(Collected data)
##############################

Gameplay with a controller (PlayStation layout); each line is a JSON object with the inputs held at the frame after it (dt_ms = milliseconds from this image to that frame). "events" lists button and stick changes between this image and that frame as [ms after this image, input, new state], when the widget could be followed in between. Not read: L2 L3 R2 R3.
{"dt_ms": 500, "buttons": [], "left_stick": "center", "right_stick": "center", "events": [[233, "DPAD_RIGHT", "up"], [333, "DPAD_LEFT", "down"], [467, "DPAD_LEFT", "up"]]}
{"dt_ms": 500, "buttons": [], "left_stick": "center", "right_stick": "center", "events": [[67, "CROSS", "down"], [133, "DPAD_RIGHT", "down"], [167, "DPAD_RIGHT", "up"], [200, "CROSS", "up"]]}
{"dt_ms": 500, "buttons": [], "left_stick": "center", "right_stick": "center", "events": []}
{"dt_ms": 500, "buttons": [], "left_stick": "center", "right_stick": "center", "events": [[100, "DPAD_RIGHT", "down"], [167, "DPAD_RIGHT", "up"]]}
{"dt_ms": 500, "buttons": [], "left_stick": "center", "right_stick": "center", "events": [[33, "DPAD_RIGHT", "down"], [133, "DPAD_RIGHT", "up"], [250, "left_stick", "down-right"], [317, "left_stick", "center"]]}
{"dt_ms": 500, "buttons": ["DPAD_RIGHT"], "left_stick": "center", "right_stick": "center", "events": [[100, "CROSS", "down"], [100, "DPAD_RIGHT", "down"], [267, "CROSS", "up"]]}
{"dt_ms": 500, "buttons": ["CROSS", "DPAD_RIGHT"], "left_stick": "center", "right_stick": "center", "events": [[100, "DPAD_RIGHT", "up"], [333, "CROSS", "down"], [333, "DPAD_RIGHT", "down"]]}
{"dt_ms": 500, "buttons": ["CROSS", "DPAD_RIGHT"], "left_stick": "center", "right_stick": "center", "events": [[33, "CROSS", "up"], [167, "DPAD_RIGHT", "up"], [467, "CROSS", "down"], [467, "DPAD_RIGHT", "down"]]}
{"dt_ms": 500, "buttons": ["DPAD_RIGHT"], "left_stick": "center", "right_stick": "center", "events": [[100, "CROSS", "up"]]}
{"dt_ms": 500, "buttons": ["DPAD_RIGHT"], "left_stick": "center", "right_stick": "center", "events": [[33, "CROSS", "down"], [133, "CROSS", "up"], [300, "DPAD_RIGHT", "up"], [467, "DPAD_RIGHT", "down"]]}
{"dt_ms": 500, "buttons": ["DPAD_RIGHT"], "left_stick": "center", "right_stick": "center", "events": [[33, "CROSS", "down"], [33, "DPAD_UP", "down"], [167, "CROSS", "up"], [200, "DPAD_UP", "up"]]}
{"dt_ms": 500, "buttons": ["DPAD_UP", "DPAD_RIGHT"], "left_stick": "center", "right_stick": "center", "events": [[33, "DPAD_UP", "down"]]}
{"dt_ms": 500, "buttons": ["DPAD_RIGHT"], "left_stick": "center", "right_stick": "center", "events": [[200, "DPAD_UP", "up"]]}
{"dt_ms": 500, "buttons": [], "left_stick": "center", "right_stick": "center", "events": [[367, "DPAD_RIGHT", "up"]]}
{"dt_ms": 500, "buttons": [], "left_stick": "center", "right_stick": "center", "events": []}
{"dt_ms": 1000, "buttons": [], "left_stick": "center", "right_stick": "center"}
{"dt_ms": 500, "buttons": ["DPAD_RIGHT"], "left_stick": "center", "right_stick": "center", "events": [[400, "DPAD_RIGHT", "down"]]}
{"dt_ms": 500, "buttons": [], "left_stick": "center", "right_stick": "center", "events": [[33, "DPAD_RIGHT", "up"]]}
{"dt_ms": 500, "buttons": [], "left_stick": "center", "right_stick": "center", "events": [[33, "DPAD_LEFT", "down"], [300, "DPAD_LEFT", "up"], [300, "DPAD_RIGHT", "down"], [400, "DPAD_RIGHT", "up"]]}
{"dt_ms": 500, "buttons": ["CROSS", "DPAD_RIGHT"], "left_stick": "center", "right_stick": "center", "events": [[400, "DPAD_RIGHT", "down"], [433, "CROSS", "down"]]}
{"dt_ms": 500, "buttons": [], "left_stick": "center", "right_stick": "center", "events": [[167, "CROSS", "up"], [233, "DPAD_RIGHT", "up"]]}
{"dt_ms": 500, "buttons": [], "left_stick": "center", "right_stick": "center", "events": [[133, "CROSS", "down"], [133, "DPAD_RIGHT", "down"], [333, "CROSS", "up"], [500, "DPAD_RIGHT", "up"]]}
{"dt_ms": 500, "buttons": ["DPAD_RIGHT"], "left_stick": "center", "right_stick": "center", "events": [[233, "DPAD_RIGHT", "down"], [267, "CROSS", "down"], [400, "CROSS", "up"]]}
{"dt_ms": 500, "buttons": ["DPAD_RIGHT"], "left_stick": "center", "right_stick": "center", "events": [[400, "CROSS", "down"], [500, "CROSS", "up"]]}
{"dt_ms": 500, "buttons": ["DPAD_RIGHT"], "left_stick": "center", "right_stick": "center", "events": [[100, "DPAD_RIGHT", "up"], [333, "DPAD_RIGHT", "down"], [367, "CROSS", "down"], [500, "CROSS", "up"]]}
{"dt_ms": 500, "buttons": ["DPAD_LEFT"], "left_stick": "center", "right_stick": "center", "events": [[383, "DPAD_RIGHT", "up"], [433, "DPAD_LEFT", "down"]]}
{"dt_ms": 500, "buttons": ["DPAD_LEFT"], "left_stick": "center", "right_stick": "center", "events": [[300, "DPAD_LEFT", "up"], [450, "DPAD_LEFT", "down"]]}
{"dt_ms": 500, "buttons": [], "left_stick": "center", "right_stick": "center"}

##############################

Reproduce the entries above exactly, every line included.

Gameplay with a controller (PlayStation layout); each line is a JSON object with the inputs held at the frame after it (dt_ms = milliseconds from this image to that frame). "events" lists button and stick changes between this image and that frame as [ms after this image, input, new state], when the widget could be followed in between. Not read: L2 L3 R2 R3.
{"dt_ms": 500, "buttons": [], "left_stick": "center", "right_stick": "center", "events": [[233, "DPAD_RIGHT", "up"], [333, "DPAD_LEFT", "down"], [467, "DPAD_LEFT", "up"]]}
{"dt_ms": 500, "buttons": [], "left_stick": "center", "right_stick": "center", "events": [[67, "CROSS", "down"], [133, "DPAD_RIGHT", "down"], [167, "DPAD_RIGHT", "up"], [200, "CROSS", "up"]]}
{"dt_ms": 500, "buttons": [], "left_stick": "center", "right_stick": "center", "events": []}
{"dt_ms": 500, "buttons": [], "left_stick": "center", "right_stick": "center", "events": [[100, "DPAD_RIGHT", "down"], [167, "DPAD_RIGHT", "up"]]}
{"dt_ms": 500, "buttons": [], "left_stick": "center", "right_stick": "center", "events": [[33, "DPAD_RIGHT", "down"], [133, "DPAD_RIGHT", "up"], [250, "left_stick", "down-right"], [317, "left_stick", "center"]]}
{"dt_ms": 500, "buttons": ["DPAD_RIGHT"], "left_stick": "center", "right_stick": "center", "events": [[100, "CROSS", "down"], [100, "DPAD_RIGHT", "down"], [267, "CROSS", "up"]]}
{"dt_ms": 500, "buttons": ["CROSS", "DPAD_RIGHT"], "left_stick": "center", "right_stick": "center", "events": [[100, "DPAD_RIGHT", "up"], [333, "CROSS", "down"], [333, "DPAD_RIGHT", "down"]]}
{"dt_ms": 500, "buttons": ["CROSS", "DPAD_RIGHT"], "left_stick": "center", "right_stick": "center", "events": [[33, "CROSS", "up"], [167, "DPAD_RIGHT", "up"], [467, "CROSS", "down"], [467, "DPAD_RIGHT", "down"]]}
{"dt_ms": 500, "buttons": ["DPAD_RIGHT"], "left_stick": "center", "right_stick": "center", "events": [[100, "CROSS", "up"]]}
{"dt_ms": 500, "buttons": ["DPAD_RIGHT"], "left_stick": "center", "right_stick": "center", "events": [[33, "CROSS", "down"], [133, "CROSS", "up"], [300, "DPAD_RIGHT", "up"], [467, "DPAD_RIGHT", "down"]]}
{"dt_ms": 500, "buttons": ["DPAD_RIGHT"], "left_stick": "center", "right_stick": "center", "events": [[33, "CROSS", "down"], [33, "DPAD_UP", "down"], [167, "CROSS", "up"], [200, "DPAD_UP", "up"]]}
{"dt_ms": 500, "buttons": ["DPAD_UP", "DPAD_RIGHT"], "left_stick": "center", "right_stick": "center", "events": [[33, "DPAD_UP", "down"]]}
{"dt_ms": 500, "buttons": ["DPAD_RIGHT"], "left_stick": "center", "right_stick": "center", "events": [[200, "DPAD_UP", "up"]]}
{"dt_ms": 500, "buttons": [], "left_stick": "center", "right_stick": "center", "events": [[367, "DPAD_RIGHT", "up"]]}
{"dt_ms": 500, "buttons": [], "left_stick": "center", "right_stick": "center", "events": []}
{"dt_ms": 1000, "buttons": [], "left_stick": "center", "right_stick": "center"}
{"dt_ms": 500, "buttons": ["DPAD_RIGHT"], "left_stick": "center", "right_stick": "center", "events": [[400, "DPAD_RIGHT", "down"]]}
{"dt_ms": 500, "buttons": [], "left_stick": "center", "right_stick": "center", "events": [[33, "DPAD_RIGHT", "up"]]}
{"dt_ms": 500, "buttons": [], "left_stick": "center", "right_stick": "center", "events": [[33, "DPAD_LEFT", "down"], [300, "DPAD_LEFT", "up"], [300, "DPAD_RIGHT", "down"], [400, "DPAD_RIGHT", "up"]]}
{"dt_ms": 500, "buttons": ["CROSS", "DPAD_RIGHT"], "left_stick": "center", "right_stick": "center", "events": [[400, "DPAD_RIGHT", "down"], [433, "CROSS", "down"]]}
{"dt_ms": 500, "buttons": [], "left_stick": "center", "right_stick": "center", "events": [[167, "CROSS", "up"], [233, "DPAD_RIGHT", "up"]]}
{"dt_ms": 500, "buttons": [], "left_stick": "center", "right_stick": "center", "events": [[133, "CROSS", "down"], [133, "DPAD_RIGHT", "down"], [333, "CROSS", "up"], [500, "DPAD_RIGHT", "up"]]}
{"dt_ms": 500, "buttons": ["DPAD_RIGHT"], "left_stick": "center", "right_stick": "center", "events": [[233, "DPAD_RIGHT", "down"], [267, "CROSS", "down"], [400, "CROSS", "up"]]}
{"dt_ms": 500, "buttons": ["DPAD_RIGHT"], "left_stick": "center", "right_stick": "center", "events": [[400, "CROSS", "down"], [500, "CROSS", "up"]]}
{"dt_ms": 500, "buttons": ["DPAD_RIGHT"], "left_stick": "center", "right_stick": "center", "events": [[100, "DPAD_RIGHT", "up"], [333, "DPAD_RIGHT", "down"], [367, "CROSS", "down"], [500, "CROSS", "up"]]}
{"dt_ms": 500, "buttons": ["DPAD_LEFT"], "left_stick": "center", "right_stick": "center", "events": [[383, "DPAD_RIGHT", "up"], [433, "DPAD_LEFT", "down"]]}
{"dt_ms": 500, "buttons": ["DPAD_LEFT"], "left_stick": "center", "right_stick": "center", "events": [[300, "DPAD_LEFT", "up"], [450, "DPAD_LEFT", "down"]]}
{"dt_ms": 500, "buttons": [], "left_stick": "center", "right_stick": "center"}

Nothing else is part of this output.